PROBLEM TO SOLVE: Repeat word for word every line from the one holding "Amend Curriculum to remove" to the end of the material below.

DATA SECTION:

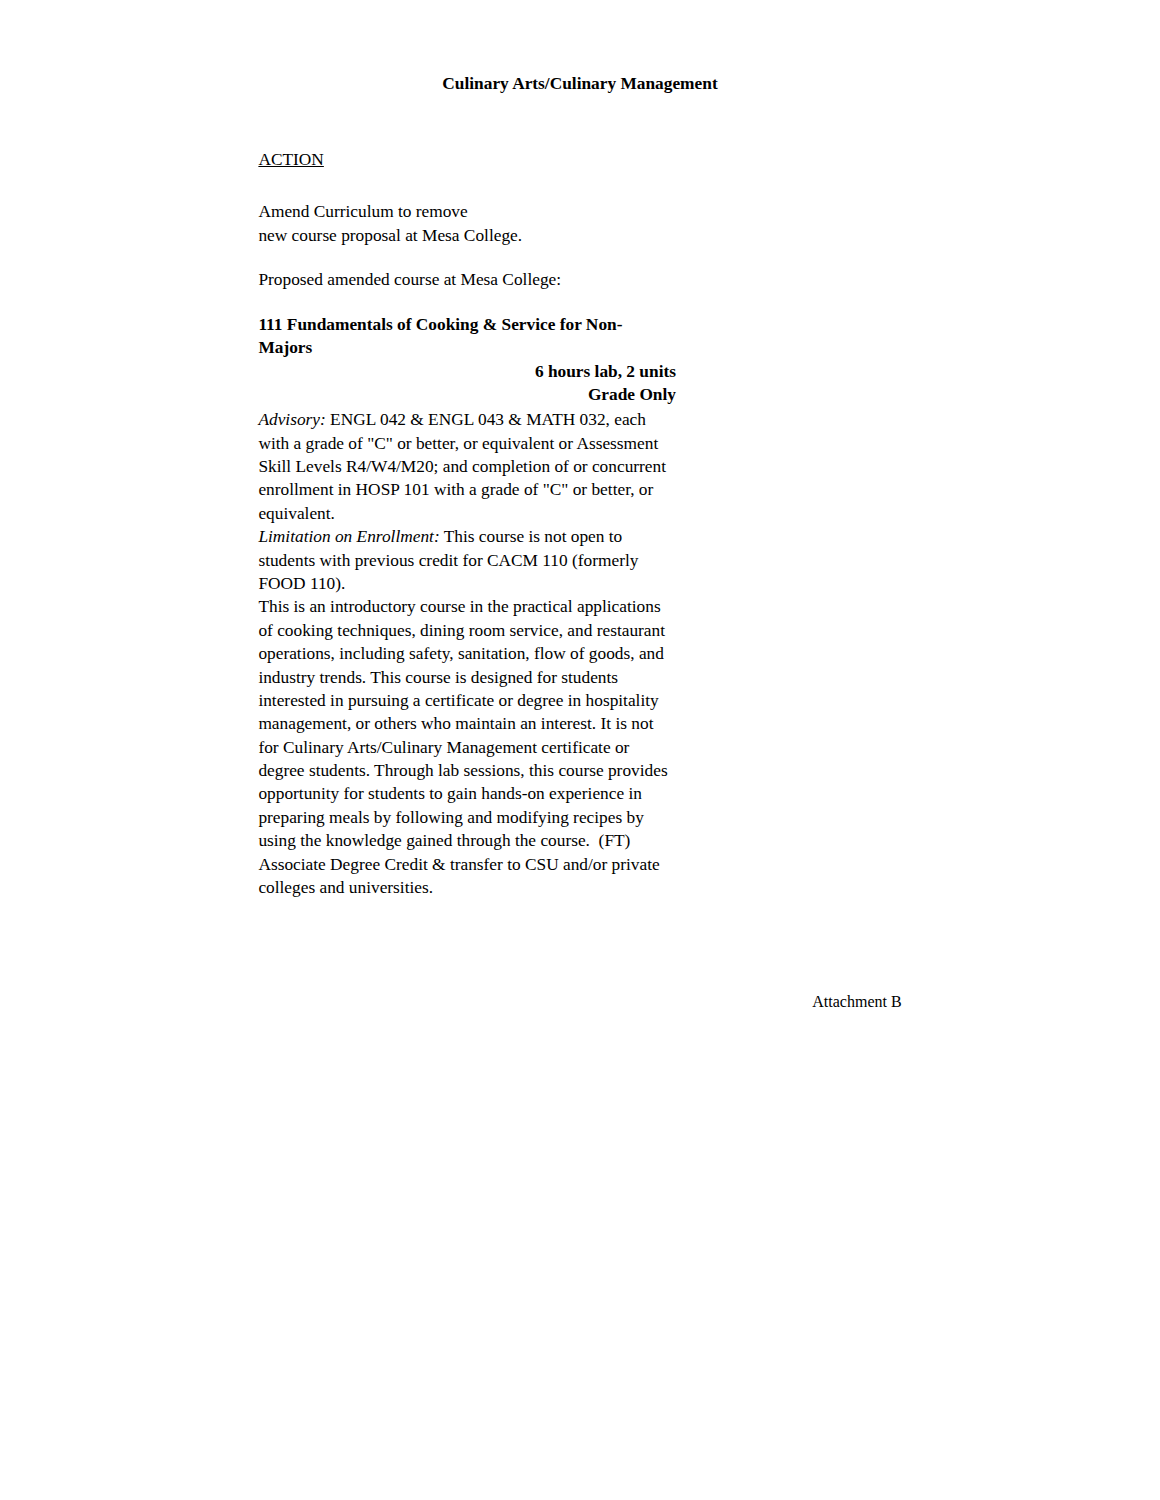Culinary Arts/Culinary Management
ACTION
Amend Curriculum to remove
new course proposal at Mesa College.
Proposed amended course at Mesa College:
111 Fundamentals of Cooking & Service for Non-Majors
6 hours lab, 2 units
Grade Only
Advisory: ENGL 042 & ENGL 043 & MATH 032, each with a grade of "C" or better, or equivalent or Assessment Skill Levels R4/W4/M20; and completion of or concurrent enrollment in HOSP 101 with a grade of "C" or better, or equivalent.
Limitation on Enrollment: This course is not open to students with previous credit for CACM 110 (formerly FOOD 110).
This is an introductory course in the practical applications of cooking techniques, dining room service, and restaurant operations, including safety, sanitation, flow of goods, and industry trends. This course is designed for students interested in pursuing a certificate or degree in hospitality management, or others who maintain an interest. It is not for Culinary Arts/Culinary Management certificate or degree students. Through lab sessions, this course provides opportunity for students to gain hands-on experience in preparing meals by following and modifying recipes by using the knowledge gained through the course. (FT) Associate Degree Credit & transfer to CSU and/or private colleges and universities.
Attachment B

YOUR RESPONSE:
Amend Curriculum to remove
new course proposal at Mesa College.
Proposed amended course at Mesa College:
111 Fundamentals of Cooking & Service for Non-Majors
6 hours lab, 2 units
Grade Only
Advisory: ENGL 042 & ENGL 043 & MATH 032, each with a grade of "C" or better, or equivalent or Assessment Skill Levels R4/W4/M20; and completion of or concurrent enrollment in HOSP 101 with a grade of "C" or better, or equivalent.
Limitation on Enrollment: This course is not open to students with previous credit for CACM 110 (formerly FOOD 110).
This is an introductory course in the practical applications of cooking techniques, dining room service, and restaurant operations, including safety, sanitation, flow of goods, and industry trends. This course is designed for students interested in pursuing a certificate or degree in hospitality management, or others who maintain an interest. It is not for Culinary Arts/Culinary Management certificate or degree students. Through lab sessions, this course provides opportunity for students to gain hands-on experience in preparing meals by following and modifying recipes by using the knowledge gained through the course. (FT) Associate Degree Credit & transfer to CSU and/or private colleges and universities.
Attachment B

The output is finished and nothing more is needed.